**Study text**
Doing something about it

Last week, in a story about problems with New York State’s Megan’s Law, our news pages told you of a convicted child molester apparently moving into the Highland area.

Shortly after our publication, a flier appeared on the bulletin board of the Barryville Post Office recounting some of the story’s information, expressing concern about local children’s safety and urging parents to attend the next Highland Town Board meeting. It advised, “together we can try to stop this.”

The truth of the matter is that the town board has no power to keep anyone from moving into the community nor to throw anyone out… and that’s definitely a good thing.

The problem lies elsewhere, and what can be done about it cannot be done on the local level.

The object of last week’s story, as TRR reported, was admitted problems with the state law that provides a registry of those who commit sexual crimes against children.

Ambiguity in the 1996 law’s construction and subsequent legal challenges have left the registry and local use of it in limbo, according to the Sullivan County Sheriff’s Department.

New York’s law provided for three, ascending levels of likely future public risk in placing names on the registry. The names of higher risk, second and third level, offenders were to be available to the public.

**Assignment a**
Please sum up the Megan's Law editorial above in two sentences.

**Records for this exercise**

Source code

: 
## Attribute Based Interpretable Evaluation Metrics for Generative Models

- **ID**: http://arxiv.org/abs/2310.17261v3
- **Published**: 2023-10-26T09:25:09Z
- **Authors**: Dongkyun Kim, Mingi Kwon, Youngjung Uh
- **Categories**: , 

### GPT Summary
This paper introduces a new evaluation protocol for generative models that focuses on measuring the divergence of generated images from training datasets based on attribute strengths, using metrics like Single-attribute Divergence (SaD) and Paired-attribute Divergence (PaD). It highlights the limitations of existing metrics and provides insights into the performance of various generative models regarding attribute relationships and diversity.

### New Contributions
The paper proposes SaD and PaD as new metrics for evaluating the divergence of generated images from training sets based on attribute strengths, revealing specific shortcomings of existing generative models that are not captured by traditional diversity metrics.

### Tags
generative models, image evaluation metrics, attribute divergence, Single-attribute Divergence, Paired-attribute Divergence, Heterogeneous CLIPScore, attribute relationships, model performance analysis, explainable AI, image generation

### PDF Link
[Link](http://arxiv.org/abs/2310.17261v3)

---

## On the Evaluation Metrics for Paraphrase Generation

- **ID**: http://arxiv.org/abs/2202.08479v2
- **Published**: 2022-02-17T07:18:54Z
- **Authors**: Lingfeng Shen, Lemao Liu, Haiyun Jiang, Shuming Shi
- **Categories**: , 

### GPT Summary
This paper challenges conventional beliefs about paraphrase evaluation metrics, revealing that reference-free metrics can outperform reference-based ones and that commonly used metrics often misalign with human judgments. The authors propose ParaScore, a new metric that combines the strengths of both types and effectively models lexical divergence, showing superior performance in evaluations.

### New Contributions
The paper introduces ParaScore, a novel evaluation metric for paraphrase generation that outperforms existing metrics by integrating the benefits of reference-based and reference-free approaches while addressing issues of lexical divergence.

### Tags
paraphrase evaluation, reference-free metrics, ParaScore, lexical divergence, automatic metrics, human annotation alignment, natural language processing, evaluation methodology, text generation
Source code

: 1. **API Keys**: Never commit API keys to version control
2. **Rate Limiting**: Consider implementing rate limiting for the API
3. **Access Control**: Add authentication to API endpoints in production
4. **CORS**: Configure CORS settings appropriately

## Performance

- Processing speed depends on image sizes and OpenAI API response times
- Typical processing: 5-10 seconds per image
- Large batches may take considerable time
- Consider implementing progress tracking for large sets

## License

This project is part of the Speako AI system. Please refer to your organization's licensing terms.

**Assignment b**
Count the lines in the entries that contain the word "lexical", with case counting, and give only the number.

**Expected answer a**
After the paper reported that a convicted child molester was apparently moving into the Highland area, a flier at the Barryville Post Office urged parents to attend the next Highland Town Board meeting, but the town board has no power to keep anyone from moving in or to throw anyone out, and the problem cannot be dealt with on the local level. Last week's story concerned admitted problems with the 1996 state law that provides a registry of those who commit sexual crimes against children, and according to the Sullivan County Sheriff's Department, ambiguity in the law and later legal challenges have left the registry and its local use in limbo.

**Expected answer b**
3